**PROBLEMS TO SOLVE**
1. In the forum thread on Michelson interferograms, could you swap "fringe pattern" for "ring pattern" and write out everything from "Hi, i am curious" down to "demonstrate the problem?"?
2. Could you resume the forum thread on Michelson interferograms after its last line?

**SOURCE EXCERPT**
How to get interferogram from michelson interferometer instead of fringe pattern

[millermuttu]

Hi, i am curious to study and look into interferogram pattern, rather than looking at spherical fringe pattern in Michelson interferometer. can anyone please help me with this?

I tried tapping the intensity at middle value of my N*N fringe pattern, but getting weird pattern of interferogram. when a single wavelength goes under a interference it should loom like a cos or sine wave, but i am not able to get that am i missing something?

[FredvanGoor]

Could you provide us with a script to demonstrate the problem?

[millermuttu]

@FredvanGoor, thanks for the reply,

i am attaching the code i used to get the Michelson interferogram with movement of mirrors.

from LightPipes import *
import matplotlib.pyplot as plt
import numpy as np
import csv

wavelength=550*nm #wavelength of laser
size=10*mm # size of the grid
N=300 # number (NxN) of grid pixels
R=3*mm # laser beam radius
z1=8*cm # length of arm 1
z2=8.5*cm # length of arm 2
z3=3*cm # distance laser to beamsplitter
z4=3*cm # distance beamsplitter to screen
Rbs=0.5 # reflection beam splitter
tx=0.0*mrad; ty=0.0*mrad # tilt of mirror 2
f=50*cm # focal length of positive lens
stepsize = 100*1000*nm
start = z2
end = 7.5*cm
I_all_up = []
I_all_down = []
delta_up = []
delta_down = []
I_mid_line_up = []
I_mid_line_down = []


##### Up movement
for i in np.arange(start,end,-stepsize):
    print(i)

**EXTRACTED RECORDS**
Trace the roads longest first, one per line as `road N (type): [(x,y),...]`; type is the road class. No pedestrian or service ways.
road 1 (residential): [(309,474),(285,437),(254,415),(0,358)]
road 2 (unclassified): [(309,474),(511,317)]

---

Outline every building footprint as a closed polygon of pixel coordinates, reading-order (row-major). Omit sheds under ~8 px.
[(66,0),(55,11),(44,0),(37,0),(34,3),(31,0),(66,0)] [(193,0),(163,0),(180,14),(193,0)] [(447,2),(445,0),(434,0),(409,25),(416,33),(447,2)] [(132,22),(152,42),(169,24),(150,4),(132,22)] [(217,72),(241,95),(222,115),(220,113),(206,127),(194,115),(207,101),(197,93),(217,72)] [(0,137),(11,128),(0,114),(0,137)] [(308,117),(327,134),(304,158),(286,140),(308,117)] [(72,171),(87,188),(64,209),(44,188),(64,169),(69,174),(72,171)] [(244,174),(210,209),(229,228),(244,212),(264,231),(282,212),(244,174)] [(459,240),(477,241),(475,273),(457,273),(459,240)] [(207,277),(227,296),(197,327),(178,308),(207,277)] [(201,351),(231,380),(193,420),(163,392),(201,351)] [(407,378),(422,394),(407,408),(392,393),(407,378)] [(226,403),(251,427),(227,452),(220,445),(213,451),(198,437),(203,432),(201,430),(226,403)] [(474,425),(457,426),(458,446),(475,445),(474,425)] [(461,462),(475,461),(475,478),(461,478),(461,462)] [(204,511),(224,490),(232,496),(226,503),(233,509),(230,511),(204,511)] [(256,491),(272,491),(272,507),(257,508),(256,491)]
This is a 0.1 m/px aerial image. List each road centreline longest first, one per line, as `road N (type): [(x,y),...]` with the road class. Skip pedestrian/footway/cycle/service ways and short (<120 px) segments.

**RESULTS**
1.
Hi, i am curious to study and look into interferogram pattern, rather than looking at spherical ring pattern in Michelson interferometer. can anyone please help me with this?

I tried tapping the intensity at middle value of my N*N ring pattern, but getting weird pattern of interferogram. when a single wavelength goes under a interference it should loom like a cos or sine wave, but i am not able to get that am i missing something?

[FredvanGoor]

Could you provide us with a script to demonstrate the problem?

2.
    z2 = i
    delta = 2*(z1-z2)
    #Generate a weak converging laser beam using a weak positive lens:
    F=Begin(size,wavelength,N)
    #F=GaussBeam(F, R)
    #F=GaussHermite(F,R,0,0,1) #new style
    #F=GaussHermite(F,R) #new style
    F=GaussHermite(0,0,1,R,F) #old style
    F=Lens(f,0,0,F)

    #Propagate to the beamsplitter:
    F=Forvard(z3,F)

    #Split the beam and propagate to mirror #2:
    F2=IntAttenuator(1-Rbs,F)
    F2=Forvard(z2,F2)

    #Introduce tilt and propagate back to the beamsplitter:
    F2=Tilt(tx,ty,F2)
    F2=Forvard(z2,F2)
    F2=IntAttenuator(Rbs,F2)

    #Split off the second beam and propagate to- and back from the mirror #1:
    F10=IntAttenuator(Rbs,F)
    F1=Forvard(z1*2,F10)
    F1=IntAttenuator(1-Rbs,F1)

    #Recombine the two beams and propagate to the screen:
    F=BeamMix(F1,F2)
    F=Forvard(z4,F)
    I=Intensity(F,0)

    # tap the mid line of fringe pattern
    I_mid_line_up.append(I[:,150])

    # I_sum = np.sum(I)
    I_sum_20 = I[int(N/2)-1,int(N/2)-1]
    # I_sum_up = I[140:160,140:160]
    # I_sum_20 = np.sum(I_sum_up)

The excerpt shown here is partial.